Contarme cómo ha venido su padre,

cómo nos ha encontrado, porque siempre piensa

que estamos escondidas para que no nos encuentre,

y para ella, su peor pesadilla es que la encuentra.

La encuentra y la mata.

El derecho del padre está por encima de la protección del menor.

Eso no debe ser así.

Tenemos indicios de que hay un abuso.

No permitas que ese maltratador siga violando,

aunque sea psicológicamente o físicamente,

a ese menor.

-Ella se queja, y lo dice abiertamente,

de que en su infancia no ha sido feliz.

No ha tenido una infancia feliz. -¿Y tiene ahora?

-Siete años.

-La situación es que hay una notificación de sospecha de maltrato

por parte del padre hacia tu hijo, que ahora tiene seis años.

-El niño viene de esa visita siempre con morados,

diciendo que su padre le grita, le maltrata.

A veces ni le da de comer.

En fin, viene muy perjudicado.

Aunque yo veía que el niño estaba sufriendo,

que estaba mal, amoratado, en fin...

Lo he tenido que seguir entregando.

Por miedo al incumplimiento. Ya no tengo miedo.

Mi hijo no quiere ir con él.

-En el caso de él,

ha sufrido maltrato psicológico, maltrato físico

y negligencia.

Esos son los motivos por los que se ha notificado la sospecha

de un maltrato grave.

Se ha recomendado que no tenga contacto con el padre.

Pero no ha ocurrido nada. -Nada.

Está desprotegido total.

El padre viene. Yo no se lo entrego.

El niño no se quiere ir.

Digamos que, de alguna forma,

en cualquier sitio donde vas te dicen que eres una manipuladora.

Si un profesional te tacha de manipulador

o de Alienación Parental, ¿qué haces? ¿Cómo te defiendes?

¿Quién defiende?

Yo soy la única que está definiendo a mi hijo.

Se me va a ir la vida.

-El maltrato psicológico ha sido siempre brutal en mil aspectos.

Abandono en un coche, bajar al niño en mitad de una carretera del coche.

Cuando empieza a ser más peligroso es cuando, en mi caso,

yo decido poner una denuncia y contar todo lo que ha pasado.

Cuando tú tienes un hijo con maltratador

vas a ser maltratada el resto de tu vida a través de tu hijo.

Eso nadie lo ve.
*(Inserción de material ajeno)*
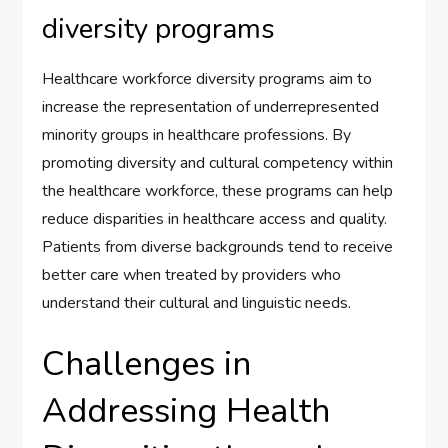
diversity programs
Healthcare workforce diversity programs aim to
increase the representation of underrepresented
minority groups in healthcare professions. By
promoting diversity and cultural competency within
the healthcare workforce, these programs can help
reduce disparities in healthcare access and quality.
Patients from diverse backgrounds tend to receive
better care when treated by providers who
understand their cultural and linguistic needs.
Challenges in
Addressing Health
Nadie quiere escuchar.

Hasta que sea mayor, no te queda otra.

A no ser que la paliza sea brutal o que los maten.

Que es lo que está sucediendo.

Si te falta algo, sabes que te lo van a quitar.
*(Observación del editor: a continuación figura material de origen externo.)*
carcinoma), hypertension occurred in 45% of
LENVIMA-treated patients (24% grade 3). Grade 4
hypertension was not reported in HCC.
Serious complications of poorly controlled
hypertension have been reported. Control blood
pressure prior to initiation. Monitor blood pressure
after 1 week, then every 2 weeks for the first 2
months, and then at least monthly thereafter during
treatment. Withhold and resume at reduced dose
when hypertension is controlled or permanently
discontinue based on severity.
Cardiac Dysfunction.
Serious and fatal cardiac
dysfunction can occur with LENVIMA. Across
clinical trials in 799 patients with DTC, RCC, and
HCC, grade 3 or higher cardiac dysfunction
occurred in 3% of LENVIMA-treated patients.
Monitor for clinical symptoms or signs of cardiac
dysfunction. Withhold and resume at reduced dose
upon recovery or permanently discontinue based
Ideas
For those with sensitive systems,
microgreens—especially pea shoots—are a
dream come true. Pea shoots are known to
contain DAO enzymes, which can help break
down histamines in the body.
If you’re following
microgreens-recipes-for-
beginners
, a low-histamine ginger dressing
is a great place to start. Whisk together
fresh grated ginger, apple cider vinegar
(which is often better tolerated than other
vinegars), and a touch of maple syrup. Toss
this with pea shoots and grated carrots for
Por eso tantas madres se esconden.

Porque hay madres que saben...

Cuando un niño ha denunciado tantas cosas

y ha hablado tanto del padre,

ese niño sabe que si vuelve, le va a pasar algo.

-Es increíble que para proteger a los hijos

haya que incumplir leyes y realizar delitos.

Pero hay madres que han agotado

los recursos de la justicia habituales,

y el maltratador ha sido exculpado,

están obligadas a entregar a sus hijos,

incluso a alguna se le ha retirado la custodia,

y ellas no han visto otra salida que desaparecer

y esconderse con sus hijos.

El maltrato infantil hay varias tipologías.

Maltrato físico, maltrato psicológico,

negligencia, que es no atender a las necesidades del menor,

y el abuso sexual infantil.

Esos son los cuatro más importantes que manejamos.

Nosotros ponemos en marcha la notificación ante la sospecha,

no tenemos que esperar una certeza de que haya un maltrato.

Y vemos cómo informes de profesionales sanitarios

como el pediatra de atención primaria

o como los profesionales de salud mental,

psicólogos o psiquiatras,

no son muy tenidos en cuenta en el ámbito judicial,

y en el ámbito judicial se hace más caso a los informes

de las personas que ejercen el peritaje del ámbito judicial,

que suelen ser los equipos psicosociales

y el Instituto de Medicina Legal.

Nosotros, los profesionales que tenemos un seguimiento

con el menor, lo conocemos mucho más

y sabemos mucho más cuál ha sido su experiencia traumática,

cuál es su evolución, los tratamos, y sabemos mucho más de su vida,

mientras que el perito, que puntualmente lo ve

en una sesión o dos sesiones de 15 o 20 minutos,

puede que no tenga ninguna información del menor,

porque el menor habla y cuenta el abuso o el maltrato

a quien quiere, cuando quiere y como quiere.

(Música)

En los casos de condenas, en un 64 % de las sentencias

dictadas por nuestras audiencias se concede esta suspensión

del régimen de visitas o la privación de la patria potestad.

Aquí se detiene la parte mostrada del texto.